• **OBJECTIVE**:
Copy the following material line for line, with no changes.

Data entries:
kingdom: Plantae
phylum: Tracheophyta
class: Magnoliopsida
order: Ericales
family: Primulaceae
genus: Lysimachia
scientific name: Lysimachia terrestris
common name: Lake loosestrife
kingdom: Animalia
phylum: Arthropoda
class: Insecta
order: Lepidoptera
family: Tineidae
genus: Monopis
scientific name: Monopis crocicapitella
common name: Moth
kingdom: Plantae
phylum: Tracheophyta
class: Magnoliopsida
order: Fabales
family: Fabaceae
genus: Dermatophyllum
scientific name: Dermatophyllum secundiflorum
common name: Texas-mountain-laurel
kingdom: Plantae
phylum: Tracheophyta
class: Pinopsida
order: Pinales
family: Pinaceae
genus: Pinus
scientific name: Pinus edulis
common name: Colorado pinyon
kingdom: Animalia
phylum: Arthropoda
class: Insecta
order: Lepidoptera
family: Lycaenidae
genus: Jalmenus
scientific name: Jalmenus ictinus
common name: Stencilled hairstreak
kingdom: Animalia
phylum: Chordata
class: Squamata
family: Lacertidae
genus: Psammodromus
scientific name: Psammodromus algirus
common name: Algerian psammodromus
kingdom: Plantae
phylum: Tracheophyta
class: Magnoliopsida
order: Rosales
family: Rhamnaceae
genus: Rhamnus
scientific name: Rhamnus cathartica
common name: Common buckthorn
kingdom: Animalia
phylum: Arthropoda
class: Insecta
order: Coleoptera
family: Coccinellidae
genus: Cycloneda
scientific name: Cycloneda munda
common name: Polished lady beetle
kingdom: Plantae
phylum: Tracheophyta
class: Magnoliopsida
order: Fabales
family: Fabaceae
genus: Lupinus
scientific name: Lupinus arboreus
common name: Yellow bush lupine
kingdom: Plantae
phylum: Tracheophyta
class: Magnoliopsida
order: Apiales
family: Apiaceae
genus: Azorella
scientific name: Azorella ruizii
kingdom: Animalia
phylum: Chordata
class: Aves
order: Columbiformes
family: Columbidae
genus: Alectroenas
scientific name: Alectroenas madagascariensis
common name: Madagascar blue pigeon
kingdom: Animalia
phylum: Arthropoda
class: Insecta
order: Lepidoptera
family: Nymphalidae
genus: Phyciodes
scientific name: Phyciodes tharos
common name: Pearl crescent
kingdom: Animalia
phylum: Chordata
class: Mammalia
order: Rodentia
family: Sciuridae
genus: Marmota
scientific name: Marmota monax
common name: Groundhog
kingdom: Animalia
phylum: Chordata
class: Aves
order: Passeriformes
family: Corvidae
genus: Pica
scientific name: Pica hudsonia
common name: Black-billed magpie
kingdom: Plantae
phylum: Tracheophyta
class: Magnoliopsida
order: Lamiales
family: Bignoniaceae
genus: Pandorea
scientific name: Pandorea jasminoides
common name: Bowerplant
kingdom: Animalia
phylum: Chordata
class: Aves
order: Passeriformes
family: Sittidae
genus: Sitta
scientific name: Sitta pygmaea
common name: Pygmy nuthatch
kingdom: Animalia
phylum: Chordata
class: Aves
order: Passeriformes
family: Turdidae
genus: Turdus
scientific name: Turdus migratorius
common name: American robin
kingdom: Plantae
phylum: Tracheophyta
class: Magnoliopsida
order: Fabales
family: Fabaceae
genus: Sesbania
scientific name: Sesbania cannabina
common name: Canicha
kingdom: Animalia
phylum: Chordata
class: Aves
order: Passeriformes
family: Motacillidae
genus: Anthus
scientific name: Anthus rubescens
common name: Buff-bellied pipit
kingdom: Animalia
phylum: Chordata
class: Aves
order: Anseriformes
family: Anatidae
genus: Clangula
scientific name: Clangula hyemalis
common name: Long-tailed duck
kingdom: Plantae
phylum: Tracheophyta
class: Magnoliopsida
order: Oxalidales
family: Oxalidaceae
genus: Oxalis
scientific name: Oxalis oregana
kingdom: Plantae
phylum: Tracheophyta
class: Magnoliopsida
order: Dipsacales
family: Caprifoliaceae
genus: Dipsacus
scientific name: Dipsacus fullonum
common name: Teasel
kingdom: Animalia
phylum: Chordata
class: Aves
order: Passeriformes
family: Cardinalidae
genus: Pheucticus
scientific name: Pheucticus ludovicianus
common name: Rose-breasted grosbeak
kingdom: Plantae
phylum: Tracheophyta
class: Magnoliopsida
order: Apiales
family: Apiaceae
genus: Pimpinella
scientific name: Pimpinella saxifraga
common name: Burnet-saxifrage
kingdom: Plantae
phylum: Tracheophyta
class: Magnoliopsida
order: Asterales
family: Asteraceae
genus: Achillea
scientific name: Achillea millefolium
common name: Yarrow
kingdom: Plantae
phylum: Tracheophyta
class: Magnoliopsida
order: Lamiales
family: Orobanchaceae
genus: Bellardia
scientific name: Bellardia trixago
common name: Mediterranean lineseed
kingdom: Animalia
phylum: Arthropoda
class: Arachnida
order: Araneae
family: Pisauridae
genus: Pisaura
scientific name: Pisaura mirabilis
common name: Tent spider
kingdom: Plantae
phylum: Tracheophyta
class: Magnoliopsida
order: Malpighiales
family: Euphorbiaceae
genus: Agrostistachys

• **EXERCISE SOLUTION**:
kingdom: Plantae
phylum: Tracheophyta
class: Magnoliopsida
order: Ericales
family: Primulaceae
genus: Lysimachia
scientific name: Lysimachia terrestris
common name: Lake loosestrife
kingdom: Animalia
phylum: Arthropoda
class: Insecta
order: Lepidoptera
family: Tineidae
genus: Monopis
scientific name: Monopis crocicapitella
common name: Moth
kingdom: Plantae
phylum: Tracheophyta
class: Magnoliopsida
order: Fabales
family: Fabaceae
genus: Dermatophyllum
scientific name: Dermatophyllum secundiflorum
common name: Texas-mountain-laurel
kingdom: Plantae
phylum: Tracheophyta
class: Pinopsida
order: Pinales
family: Pinaceae
genus: Pinus
scientific name: Pinus edulis
common name: Colorado pinyon
kingdom: Animalia
phylum: Arthropoda
class: Insecta
order: Lepidoptera
family: Lycaenidae
genus: Jalmenus
scientific name: Jalmenus ictinus
common name: Stencilled hairstreak
kingdom: Animalia
phylum: Chordata
class: Squamata
family: Lacertidae
genus: Psammodromus
scientific name: Psammodromus algirus
common name: Algerian psammodromus
kingdom: Plantae
phylum: Tracheophyta
class: Magnoliopsida
order: Rosales
family: Rhamnaceae
genus: Rhamnus
scientific name: Rhamnus cathartica
common name: Common buckthorn
kingdom: Animalia
phylum: Arthropoda
class: Insecta
order: Coleoptera
family: Coccinellidae
genus: Cycloneda
scientific name: Cycloneda munda
common name: Polished lady beetle
kingdom: Plantae
phylum: Tracheophyta
class: Magnoliopsida
order: Fabales
family: Fabaceae
genus: Lupinus
scientific name: Lupinus arboreus
common name: Yellow bush lupine
kingdom: Plantae
phylum: Tracheophyta
class: Magnoliopsida
order: Apiales
family: Apiaceae
genus: Azorella
scientific name: Azorella ruizii
kingdom: Animalia
phylum: Chordata
class: Aves
order: Columbiformes
family: Columbidae
genus: Alectroenas
scientific name: Alectroenas madagascariensis
common name: Madagascar blue pigeon
kingdom: Animalia
phylum: Arthropoda
class: Insecta
order: Lepidoptera
family: Nymphalidae
genus: Phyciodes
scientific name: Phyciodes tharos
common name: Pearl crescent
kingdom: Animalia
phylum: Chordata
class: Mammalia
order: Rodentia
family: Sciuridae
genus: Marmota
scientific name: Marmota monax
common name: Groundhog
kingdom: Animalia
phylum: Chordata
class: Aves
order: Passeriformes
family: Corvidae
genus: Pica
scientific name: Pica hudsonia
common name: Black-billed magpie
kingdom: Plantae
phylum: Tracheophyta
class: Magnoliopsida
order: Lamiales
family: Bignoniaceae
genus: Pandorea
scientific name: Pandorea jasminoides
common name: Bowerplant
kingdom: Animalia
phylum: Chordata
class: Aves
order: Passeriformes
family: Sittidae
genus: Sitta
scientific name: Sitta pygmaea
common name: Pygmy nuthatch
kingdom: Animalia
phylum: Chordata
class: Aves
order: Passeriformes
family: Turdidae
genus: Turdus
scientific name: Turdus migratorius
common name: American robin
kingdom: Plantae
phylum: Tracheophyta
class: Magnoliopsida
order: Fabales
family: Fabaceae
genus: Sesbania
scientific name: Sesbania cannabina
common name: Canicha
kingdom: Animalia
phylum: Chordata
class: Aves
order: Passeriformes
family: Motacillidae
genus: Anthus
scientific name: Anthus rubescens
common name: Buff-bellied pipit
kingdom: Animalia
phylum: Chordata
class: Aves
order: Anseriformes
family: Anatidae
genus: Clangula
scientific name: Clangula hyemalis
common name: Long-tailed duck
kingdom: Plantae
phylum: Tracheophyta
class: Magnoliopsida
order: Oxalidales
family: Oxalidaceae
genus: Oxalis
scientific name: Oxalis oregana
kingdom: Plantae
phylum: Tracheophyta
class: Magnoliopsida
order: Dipsacales
family: Caprifoliaceae
genus: Dipsacus
scientific name: Dipsacus fullonum
common name: Teasel
kingdom: Animalia
phylum: Chordata
class: Aves
order: Passeriformes
family: Cardinalidae
genus: Pheucticus
scientific name: Pheucticus ludovicianus
common name: Rose-breasted grosbeak
kingdom: Plantae
phylum: Tracheophyta
class: Magnoliopsida
order: Apiales
family: Apiaceae
genus: Pimpinella
scientific name: Pimpinella saxifraga
common name: Burnet-saxifrage
kingdom: Plantae
phylum: Tracheophyta
class: Magnoliopsida
order: Asterales
family: Asteraceae
genus: Achillea
scientific name: Achillea millefolium
common name: Yarrow
kingdom: Plantae
phylum: Tracheophyta
class: Magnoliopsida
order: Lamiales
family: Orobanchaceae
genus: Bellardia
scientific name: Bellardia trixago
common name: Mediterranean lineseed
kingdom: Animalia
phylum: Arthropoda
class: Arachnida
order: Araneae
family: Pisauridae
genus: Pisaura
scientific name: Pisaura mirabilis
common name: Tent spider
kingdom: Plantae
phylum: Tracheophyta
class: Magnoliopsida
order: Malpighiales
family: Euphorbiaceae
genus: Agrostistachys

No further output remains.